Once, I had a pretty small order, worth around $50. The customer needed ibuprofen and alcohol wipes. The pharmaceutical shelves were wiped clean with no trace of anything. I had to break the news to my customer who was elderly and sick. She thanked me and said hopefully next time, but I could tell she was worried. 

Multiple customers begged me to find toilet paper, paper towels, flushable wipes, anything. The shelves were lined with signs reading, “Due to high demand, please limit to 2 per customer,” yet the shelves were so empty, you didn’t even know what was supposed to be there. These signs were littered all over the store on things like milk, eggs, toiletries, cans of soup and bread. Some customers would order 12 cans of soup and I could only limit them to four. Sometimes I couldn’t find bread or bagels. Fruit and vegetables were running low. Items were also limited depending on location; for example, certain items would be limited in Colerain that weren’t limited in Florence. 

It got to the point that I’d text a customer in the beginning stating that due to high demand, many items they requested would likely be out of stock. 

“Would you prefer me to text you every time a sub is needed, or would you just like an update at the end of the shop?” I’d text. Usually, they asked me for an update at the end and to try my best to find what they needed. 

I was starting to get more worried the longer the pandemic ensued. I didn’t have a mask or gloves, and I mentioned that to a customer in passing.
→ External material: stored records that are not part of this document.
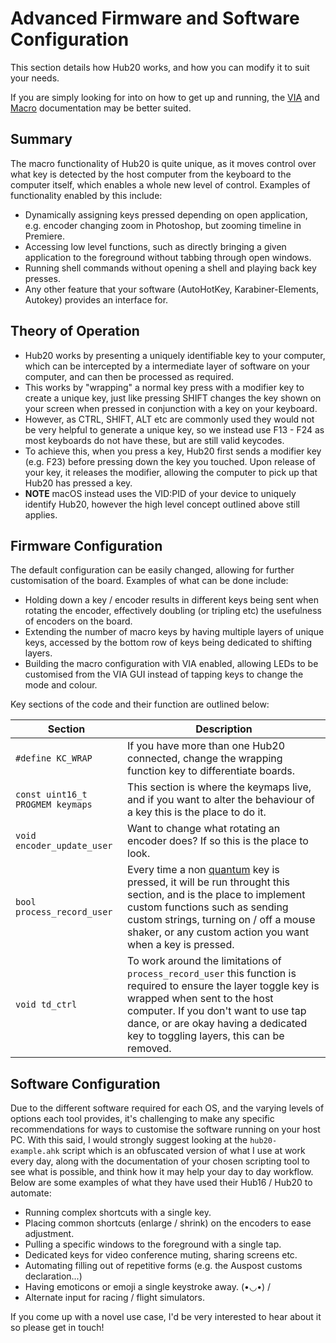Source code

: # Advanced Firmware and Software Configuration

This section details how Hub20 works, and how you can modify it to suit your needs.

If you are simply looking for into on how to get up and running, the [VIA](via.md) and [Macro](macro.md) documentation may be better suited.

## Summary

The macro functionality of Hub20 is quite unique, as it moves control over what key is detected by the host computer from the keyboard to the computer itself, which enables a whole new level of control. Examples of functionality enabled by this include:

- Dynamically assigning keys pressed depending on open application, e.g. encoder changing zoom in Photoshop, but zooming timeline in Premiere.
- Accessing low level functions, such as directly bringing a given application to the foreground without tabbing through open windows.
- Running shell commands without opening a shell and playing back key presses.
- Any other feature that your software (AutoHotKey, Karabiner-Elements, Autokey) provides an interface for.

## Theory of Operation

- Hub20 works by presenting a uniquely identifiable key to your computer, which can be intercepted by a intermediate layer of software on your computer, and can then be processed as required.
- This works by "wrapping" a normal key press with a modifier key to create a unique key, just like pressing SHIFT changes the key shown on your screen when pressed in conjunction with a key on your keyboard.
- However, as CTRL, SHIFT, ALT etc are commonly used they would not be very helpful to generate a unique key, so we instead use F13 - F24 as most keyboards do not have these, but are still valid keycodes.
- To achieve this, when you press a key, Hub20 first sends a modifier key (e.g. F23) before pressing down the key you touched. Upon release of your key, it releases the modifier, allowing the computer to pick up that Hub20 has pressed a key.
- **NOTE** macOS instead uses the VID:PID of your device to uniquely identify Hub20, however the high level concept outlined above still applies.

## Firmware Configuration

The default configuration can be easily changed, allowing for further customisation of the board. Examples of what can be done include:

- Holding down a key / encoder results in different keys being sent when rotating the encoder, effectively doubling (or tripling etc) the usefulness of encoders on the board.
- Extending the number of macro keys by having multiple layers of unique keys, accessed by the bottom row of keys being dedicated to shifting layers.
- Building the macro configuration with VIA enabled, allowing LEDs to be customised from the VIA GUI instead of tapping keys to change the mode and colour.

Key sections of the code and their function are outlined below:

| Section | Description |
| ------- | ----------- |
| `#define KC_WRAP` | If you have more than one Hub20 connected, change the wrapping function key to differentiate boards. |
| `const uint16_t PROGMEM keymaps` | This section is where the keymaps live, and if you want to alter the behaviour of a key this is the place to do it. |
| `void encoder_update_user` | Want to change what rotating an encoder does? If so this is the place to look. |
| `bool process_record_user` | Every time a non [quantum](https://docs.qmk.fm/#/keycodes?id=quantum-keycodes) key is pressed, it will be run throught this section, and is the place to implement custom functions such as sending custom strings, turning on / off a mouse shaker, or any custom action you want when a key is pressed. |
| `void td_ctrl` | To work around the limitations of `process_record_user` this function is required to ensure the layer toggle key is wrapped when sent to the host computer. If you don't want to use tap dance, or are okay having a dedicated key to toggling layers, this can be removed. |

## Software Configuration

Due to the different software required for each OS, and the varying levels of options each tool provides, it's challenging to make any specific recommendations for ways to customise the software running on your host PC. With this said, I would strongly suggest looking at the `hub20-example.ahk` script which is an obfuscated version of what I use at work every day, along with the documentation of your chosen scripting tool to see what is possible, and think how it may help your day to day workflow. Below are some examples of what they have used their Hub16 / Hub20 to automate:

- Running complex shortcuts with a single key.
- Placing common shortcuts (enlarge / shrink) on the encoders to ease adjustment.
- Pulling a specific windows to the foreground with a single tap.
- Dedicated keys for video conference muting, sharing screens etc.
- Automating filling out of repetitive forms (e.g. the Auspost customs declaration...)
- Having emoticons or emoji a single keystroke away. (•◡•) /
- Alternate input for racing / flight simulators.

If you come up with a novel use case, I'd be very interested to hear about it so please get in touch!
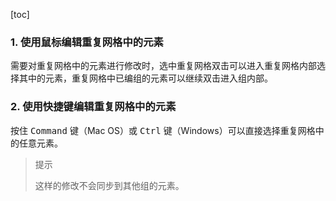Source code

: [toc]

### 1. 使用鼠标编辑重复网格中的元素

需要对重复网格中的元素进行修改时，选中重复网格双击可以进入重复网格内部选择其中的元素，重复网格中已编组的元素可以继续双击进入组内部。

### 2. 使用快捷键编辑重复网格中的元素

按住 <kbd>Command</kbd> 键（Mac OS）或 <kbd>Ctrl</kbd> 键（Windows）可以直接选择重复网格中的任意元素。

>   提示
>
>   这样的修改不会同步到其他组的元素。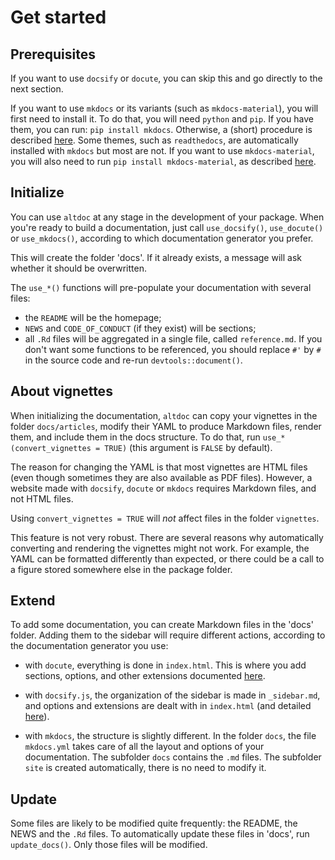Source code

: # Get started

## Prerequisites

If you want to use `docsify` or `docute`, you can skip this and go directly to the next section.

If you want to use `mkdocs` or its variants (such as `mkdocs-material`), you will first need to install it. To do that, you will need `python` and `pip`. If you have them, you can run: `pip install mkdocs`. Otherwise, a (short) procedure is described [here](https://www.mkdocs.org/user-guide/installation/). Some themes, such as `readthedocs`, are automatically installed with `mkdocs` but most are not. If you want to use `mkdocs-material`, you will also need to run `pip install mkdocs-material`, as described [here](https://squidfunk.github.io/mkdocs-material/getting-started/#with-pip).

## Initialize

You can use `altdoc` at any stage in the development of your package. When you're ready to build a documentation, just call `use_docsify()`, `use_docute()` or `use_mkdocs()`, according to which documentation generator you prefer.

This will create the folder 'docs'. If it already exists, a message will ask whether it should be overwritten. 

The `use_*()` functions will pre-populate your documentation with several files:

* the `README` will be the homepage;
* `NEWS` and `CODE_OF_CONDUCT` (if they exist) will be sections;
* all `.Rd` files will be aggregated in a single file, called `reference.md`. If you don't want some functions to be referenced, you should replace `#'` by `#` in the source code and re-run `devtools::document()`.

## About vignettes

When initializing the documentation, `altdoc` can copy your vignettes in the folder `docs/articles`, modify their YAML to produce Markdown files, render them, and include them in the docs structure. To do that, run `use_*(convert_vignettes = TRUE)` (this argument is `FALSE` by default).

The reason for changing the YAML is that most vignettes are HTML files (even though sometimes they are also available as PDF files). However, a website made with `docsify`, `docute` or `mkdocs` requires Markdown files, and not HTML files. 

Using `convert_vignettes = TRUE` will *not* affect files in the folder `vignettes`.

<Note type="warning">

This feature is not very robust. There are several reasons why automatically converting and rendering the vignettes might not work. For example, the YAML can be formatted differently than expected, or there could be a call to a figure stored somewhere else in the package folder.

</Note>


## Extend 

To add some documentation, you can create Markdown files in the 'docs' folder. Adding them to the sidebar will require different actions, according to the documentation generator you use:

* with `docute`, everything is done in `index.html`. This is where you add sections, options, and other extensions documented [here](https://docute.org).

* with `docsify.js`, the organization of the sidebar is made in `_sidebar.md`, and options and extensions are dealt with in `index.html` (and detailed [here](https://docsify.js.org/#/)).

* with `mkdocs`, the structure is slightly different. In the folder `docs`, the file `mkdocs.yml` takes care of all the layout and options of your documentation. The subfolder `docs` contains the `.md` files. The subfolder `site` is created automatically, there is no need to modify it.

## Update 

Some files are likely to be modified quite frequently: the README, the NEWS and the `.Rd` files. To automatically update these files in 'docs', run `update_docs()`. Only those files will be modified.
She was a nurse and left me gloves on her front porch so I didn’t have to shop bare-handed anymore. Despite the mess humanity is witnessing right now, there are random acts of kindness that help you to believe that not everyone is all that bad. Then that feeling is quickly wiped away when you’ve shopped an almost $300 order for three hours and aren’t tipped. 

Almost inevitably, I got sick. I’m still not sure if it was actually COVID-19, but my doctor seemed to think I had enough symptoms to warrant a two week self-quarantine period. I was sick, definitely. My chest constantly felt like Thor had just dropped his hammer on it and left it there. I had days long migraines, fever, a severe lack of energy that made standing for longer than 30 seconds exhausting and a slight cough. 
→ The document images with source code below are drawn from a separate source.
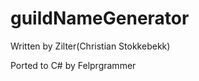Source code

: guildNameGenerator
==================

Written by Zilter(Christian Stokkebekk)

Ported to C# by Felprgrammer
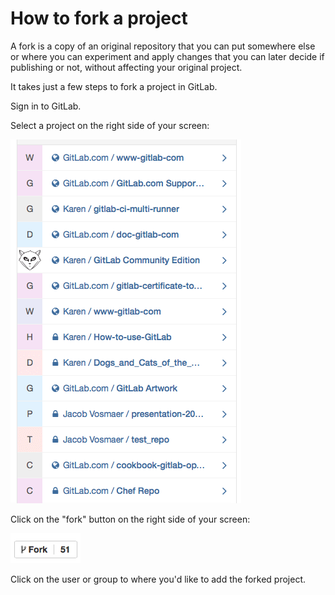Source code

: # How to fork a project

A fork is a copy of an original repository that you can put somewhere else
or where you can experiment and apply changes that you can later decide if
publishing or not, without affecting your original project.

It takes just a few steps to fork a project in GitLab.

Sign in to GitLab.

Select a project on the right side of your screen:

![Select a project](basicsimages/select_project.png)

Click on the "fork" button on the right side of your screen:

![Fork](basicsimages/fork.png)

Click on the user or group to where you'd like to add the forked project.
So don’t you dare tell me essential workers aren’t worth anything. Grocery employees, restaurant employees, delivery drivers and health care workers are going to work every day so that you don’t have to step into this mess. I didn’t go anywhere other than Target and Meijer for weeks and still got sick. Health care workers are catching the virus and dying. Delivery drivers are continuing to deliver your food or groceries so you don’t have to go out and risk catching the virus. 

If you want to support your essential workers, tip your delivery drivers. Do not take out your anger and frustration on employees. Follow social distancing protocols (yes, I’m looking at you, person at the grocery store who stands way too close to me while I’m making sure I’m getting the right brand of mac and cheese for my customer). Only go out for the essentials. And if you can, use delivery services for your food and groceries. You’re limiting your exposure while supporting people who are relying on their delivery jobs to pay the bills right now. 
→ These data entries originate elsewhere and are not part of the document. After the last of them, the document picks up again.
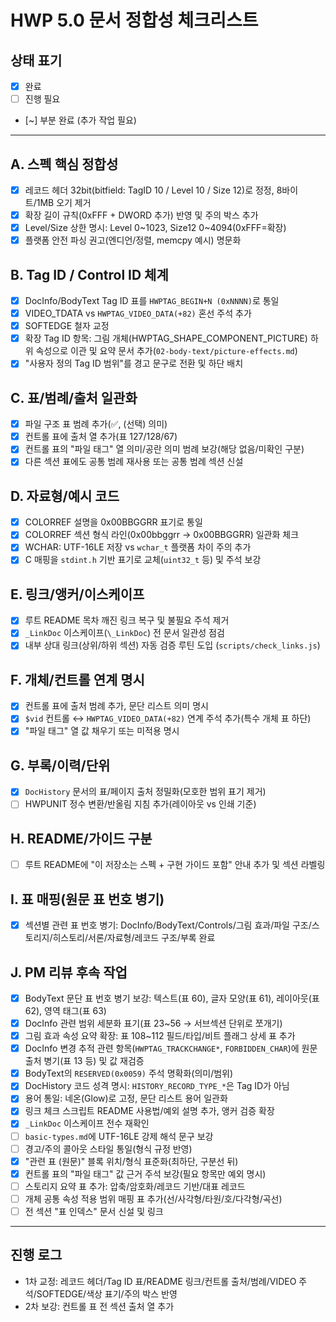 # HWP 5.0 문서 정합성 체크리스트

## 상태 표기

- [x] 완료
- [ ] 진행 필요
- [~] 부분 완료 (추가 작업 필요)

---

## A. 스펙 핵심 정합성

- [x] 레코드 헤더 32bit(bitfield: TagID 10 / Level 10 / Size 12)로 정정, 8바이트/1MB 오기 제거
- [x] 확장 길이 규칙(0xFFF + DWORD 추가) 반영 및 주의 박스 추가
- [x] Level/Size 상한 명시: Level 0~1023, Size12 0~4094(0xFFF=확장)
- [x] 플랫폼 안전 파싱 권고(엔디언/정렬, memcpy 예시) 명문화

## B. Tag ID / Control ID 체계

- [x] DocInfo/BodyText Tag ID 표를 `HWPTAG_BEGIN+N (0xNNNN)`로 통일
- [x] VIDEO_TDATA vs `HWPTAG_VIDEO_DATA(+82)` 혼선 주석 추가
- [x] SOFTEDGE 철자 교정
- [x] 확장 Tag ID 항목: 그림 개체(HWPTAG_SHAPE_COMPONENT_PICTURE) 하위 속성으로 이관 및 요약 문서 추가(`02-body-text/picture-effects.md`)
- [x] "사용자 정의 Tag ID 범위"를 경고 문구로 전환 및 하단 배치

## C. 표/범례/출처 일관화

- [x] 파일 구조 표 범례 추가(✅, (선택) 의미)
- [x] 컨트롤 표에 출처 열 추가(표 127/128/67)
- [x] 컨트롤 표의 "파일 태그" 열 의미/공란 의미 범례 보강(해당 없음/미확인 구분)
- [x] 다른 섹션 표에도 공통 범례 재사용 또는 공통 범례 섹션 신설

## D. 자료형/예시 코드

- [x] COLORREF 설명을 0x00BBGGRR 표기로 통일
- [x] COLORREF 섹션 형식 라인(0x00bbggrr → 0x00BBGGRR) 일관화 체크
- [x] WCHAR: UTF-16LE 저장 vs `wchar_t` 플랫폼 차이 주의 추가
- [x] C 매핑을 `stdint.h` 기반 표기로 교체(`uint32_t` 등) 및 주석 보강

## E. 링크/앵커/이스케이프

- [x] 루트 README 목차 깨진 링크 복구 및 불필요 주석 제거
- [x] `_LinkDoc` 이스케이프(`\_LinkDoc`) 전 문서 일관성 점검
- [x] 내부 상대 링크(상위/하위 섹션) 자동 검증 루틴 도입 (`scripts/check_links.js`)

## F. 개체/컨트롤 연계 명시

- [x] 컨트롤 표에 출처 범례 추가, 문단 리스트 의미 명시
- [x] `$vid` 컨트롤 ↔ `HWPTAG_VIDEO_DATA(+82)` 연계 주석 추가(특수 개체 표 하단)
- [x] "파일 태그" 열 값 채우기 또는 미적용 명시

## G. 부록/이력/단위

- [x] `DocHistory` 문서의 표/페이지 출처 정밀화(모호한 범위 표기 제거)
- [ ] HWPUNIT 정수 변환/반올림 지침 추가(레이아웃 vs 인쇄 기준)

## H. README/가이드 구분

- [ ] 루트 README에 "이 저장소는 스펙 + 구현 가이드 포함" 안내 추가 및 섹션 라벨링

## I. 표 매핑(원문 표 번호 병기)

- [x] 섹션별 관련 표 번호 병기: DocInfo/BodyText/Controls/그림 효과/파일 구조/스토리지/히스토리/서론/자료형/레코드 구조/부록 완료

## J. PM 리뷰 후속 작업

- [x] BodyText 문단 표 번호 병기 보강: 텍스트(표 60), 글자 모양(표 61), 레이아웃(표 62), 영역 태그(표 63)
- [x] DocInfo 관련 범위 세분화 표기(표 23~56 → 서브섹션 단위로 쪼개기)
- [x] 그림 효과 속성 요약 확장: 표 108~112 필드/타입/비트 플래그 상세 표 추가
- [x] DocInfo 변경 추적 관련 항목(`HWPTAG_TRACKCHANGE*`, `FORBIDDEN_CHAR`)에 원문 출처 병기(표 13 등) 및 값 재검증
- [x] BodyText의 `RESERVED(0x0059)` 주석 명확화(의미/범위)
- [x] DocHistory 코드 성격 명시: `HISTORY_RECORD_TYPE_*`은 Tag ID가 아님
- [x] 용어 통일: 네온(Glow)로 고정, 문단 리스트 용어 일관화
- [x] 링크 체크 스크립트 README 사용법/예외 설명 추가, 앵커 검증 확장
- [x] `_LinkDoc` 이스케이프 전수 재확인
- [ ] `basic-types.md`에 UTF-16LE 강제 해석 문구 보강
- [ ] 경고/주의 콜아웃 스타일 통일(형식 규정 반영)
- [x] "관련 표 (원문)" 블록 위치/형식 표준화(최하단, 구분선 뒤)
- [x] 컨트롤 표의 "파일 태그" 값 근거 주석 보강(필요 항목만 예외 명시)
- [ ] 스토리지 요약 표 추가: 압축/암호화/레코드 기반/대표 레코드
- [ ] 개체 공통 속성 적용 범위 매핑 표 추가(선/사각형/타원/호/다각형/곡선)
- [ ] 전 섹션 "표 인덱스" 문서 신설 및 링크

---

## 진행 로그

- 1차 교정: 레코드 헤더/Tag ID 표/README 링크/컨트롤 출처/범례/VIDEO 주석/SOFTEDGE/색상 표기/주의 박스 반영
- 2차 보강: 컨트롤 표 전 섹션 출처 열 추가
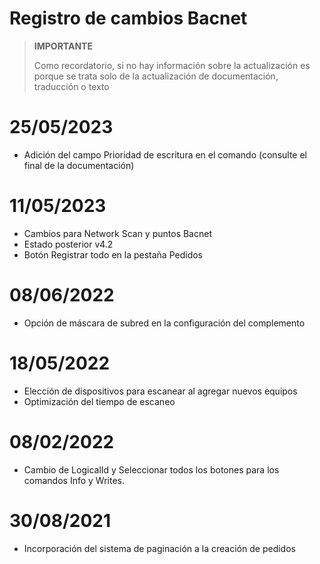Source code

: # Registro de cambios Bacnet


>**IMPORTANTE**
>
>Como recordatorio, si no hay información sobre la actualización es porque se trata solo de la actualización de documentación, traducción o texto


# 25/05/2023

- Adición del campo Prioridad de escritura en el comando (consulte el final de la documentación)


# 11/05/2023

- Cambios para Network Scan y puntos Bacnet
- Estado posterior v4.2
- Botón Registrar todo en la pestaña Pedidos

# 08/06/2022

- Opción de máscara de subred en la configuración del complemento

# 18/05/2022

- Elección de dispositivos para escanear al agregar nuevos equipos
- Optimización del tiempo de escaneo

# 08/02/2022

- Cambio de LogicalId y Seleccionar todos los botones para los comandos Info y Writes.

# 30/08/2021

- Incorporación del sistema de paginación a la creación de pedidos

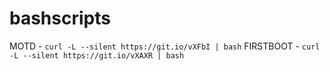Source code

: # bashscripts
MOTD - `curl -L --silent https://git.io/vXFbI | bash`
FIRSTBOOT - `curl -L --silent https://git.io/vXAXR | bash`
Christmas season madness and Kentuckians’ irrational fear of snow storms that never amount to more than a dusting could not have prepared me for the apocalyptic scenes I’ve witnessed in every major grocery store in the tri-state area the past couple months. Even after the initial panic, stores are still lacking inventory due to so much hoarding. Stop panic buying. Stop hoarding. Other people need food, toilet paper and cleaning supplies. People who have chronic illnesses need alcohol wipes and medicines more than the rest of us do right now.

 When you shop, be kind. When you order, be kind and leave a tip. We depend on it.